CTIA was joined in its anger by FreeSpace Communications who said it passed up the opportunity to promote wireless broadband.
“The FCC has adopted a set of rules that amount to a giveaway of valuable spectrum to the private-radio industry and for out-of-date technology. It has passed up the opportunity to advance its own stated policies of promoting innovative wireless-broadband technologies for consumers, service to under served communities, and open and fair auctions,” said Gregory Lawler, counsel to FreeSpace.
FreeSpace had aggressively lobbied the FCC and was seen as responsible for delaying the decision on who should be able to use the guard bands when the original rules were released two months ago.
The start-up Silicon Valley company has said it is developing a concept that will allow for high-speed wireless Internet access but that it does not have the spectrum it needs. FreeSpace said it could meet any technical restrictions placed on the guard bands. It does not believe it can participate in an auction for the other 30 megahertz being auctioned on May 10 because it cannot compete with the large players who are expected to participate at that time.
Public-safety users believe the FCC made the right decision in prohibiting cellular-type architectures.
“Allowing high density cellular-type operations in the guard bands would have greatly increased the potential for interference. Police officers, firefighters, and paramedics could have suddenly found themselves in communications `coverage holes’ that occur when portable and mobile radios are in close proximity to fixed cell sites transmitting from adjacent frequency bands,” said the Association of Public-Safety Communications Officials International Inc.
The Industrial Telecommunications Association said the “bold decision … demanded thinking outside of the box and they achieved the critical issue to protect public-safety.”
The timing of the auction is important, said Shark, noting that people need time to develop business plans using the guard-band concept.
“The sooner, the less people will participate. Put this off as long as possible so new players can develop business plans,” Shark said.
The FCC said the auction will occur sometime late spring or early summer, and that an exact date and proposals such as minimum bids is expected to be released this week.
A team created by AMTA’s board to study this issue plans to meet this week to evaluate the FCC rules. Likewise, PCIA-which last week announced a major reorganization-is also evaluating whether to enter the auction as a guard-band manager. ITA said that its intention is to participate as a guard-band manager but it still has lots of work to do.

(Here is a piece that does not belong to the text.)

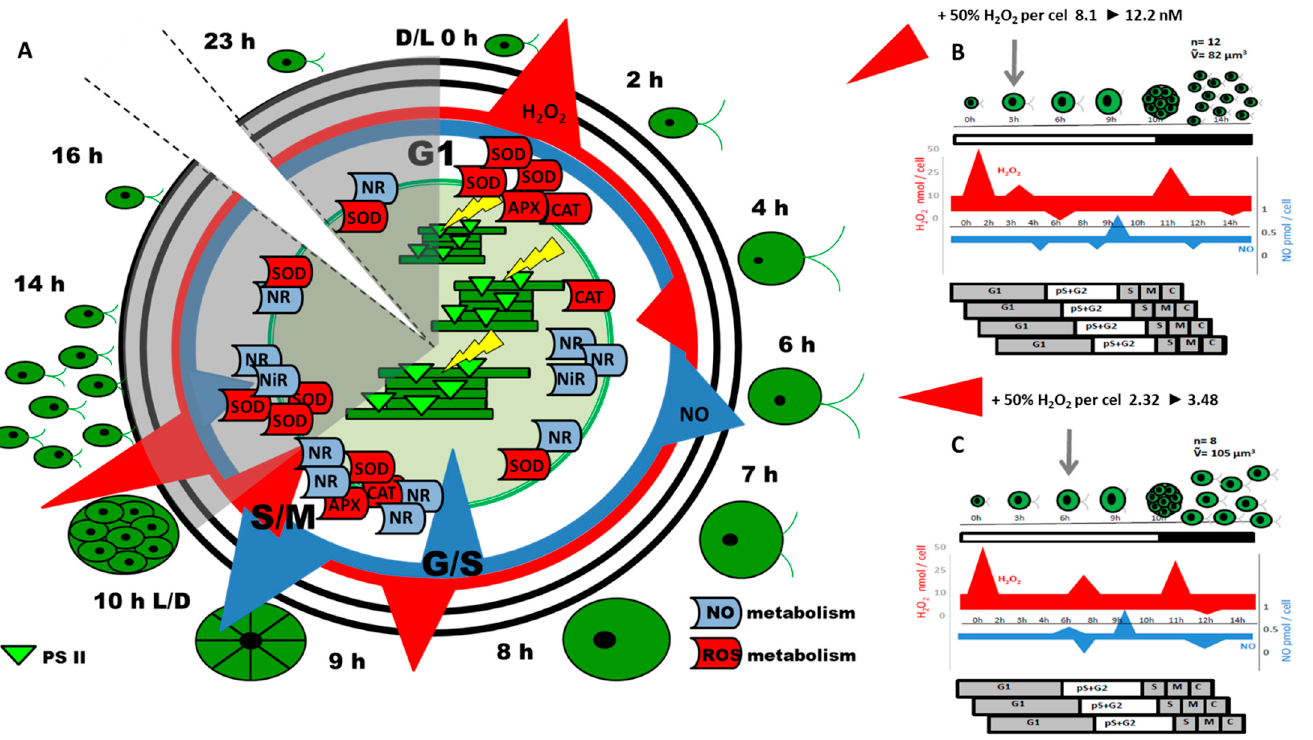
Figure 1. The overall plot of events during the cell cycle of Chlamydomonas reinhardtii under control conditions ( A ) and after exogenous application of H 2 O 2 to a suspension of synchronously growing cells in the selected moments of the cell cycle: 3rd h of the light period ( B ) and 6th h of the light period ( C ). The time of H 2 O 2 application to the culture is indicated by arrows. White areas indicate the light cell cycle period, while shaded ones represent the dark period. Changes in H 2 O 2 and NO level during the light and dark periods are shown as triangles, where figures size and orientation represent the trends in the H 2 O 2 and NO level changes during the cell cycle duration. Schematic pictures of the cells indicate their increasing size during the cell cycle and small circles with black dots inside illustrate the zoospores with cell nuclei arising within one mother cell. The average number (ñ) and the average size (V) of zoospores released from the mother cell in the dark phase of the cell cycle are indicated by numbers. Modified from [5,26]. Legend to Figure 1. APX–ascorbate peroxidase; CAT–catalase; D–darkness; L–light; NiR–nitrite reductase; NO–nitric oxide; NR–nitrate reductase; SOD–superoxide dismutase; G1,2, S, M, C–cell cycle phases: Growth, Synthesis, Mitosis, Cytokinesis.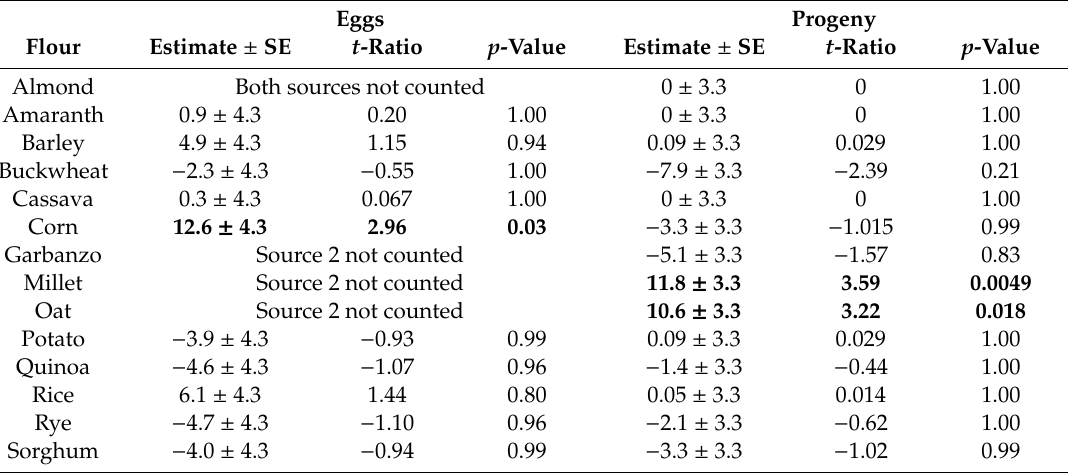
Table 2. Pairwise comparisons between each source for each flour. DF = 573 for eggs. DF = 2485 for progeny. Bolded text within the table represents significant di ff erences between sources.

“Getting favorable rules sets up the golf course but you still have to play it,” said ITA President Mark Crosby.
The spectrum, being made available with the transition to digital TV, is known as 60-69 because of its place on the TV dial. There is a total of 60 megahertz. Congress split the spectrum so that 24 megahertz is to be used for public-safety operations and 36 megahertz for “commercial” uses.
Since the 60-69 spectrum is considered “prime real estate” by the wireless industry, every sector tried to convince the FCC to give it a piece of the pie.
Proposals for use of the spectrum included everything from using all of it for third generation wireless to setting aside some spectrum for private wireless uses. The FCC said its decision to auction 30 megahertz will allow for commercial uses including 3G and fixed wireless while still protecting public safety.
Bidders in the May 10 auction for the 30 megahertz will be bidding for two licenses in six economic area licenses in the commercial band. One license will be a block of 20 megahertz of spectrum (a pair of 10 megahertz blocks), and one block of 10 megahertz (a pair of five megahertz blocks). The FCC will allow bidders in the auction to win both licenses in each area.
In addition to protecting public-safety operations, there are 100 broadcasters still in this band that the FCC says will need to be protected from interference until the transition to digital TV is complete.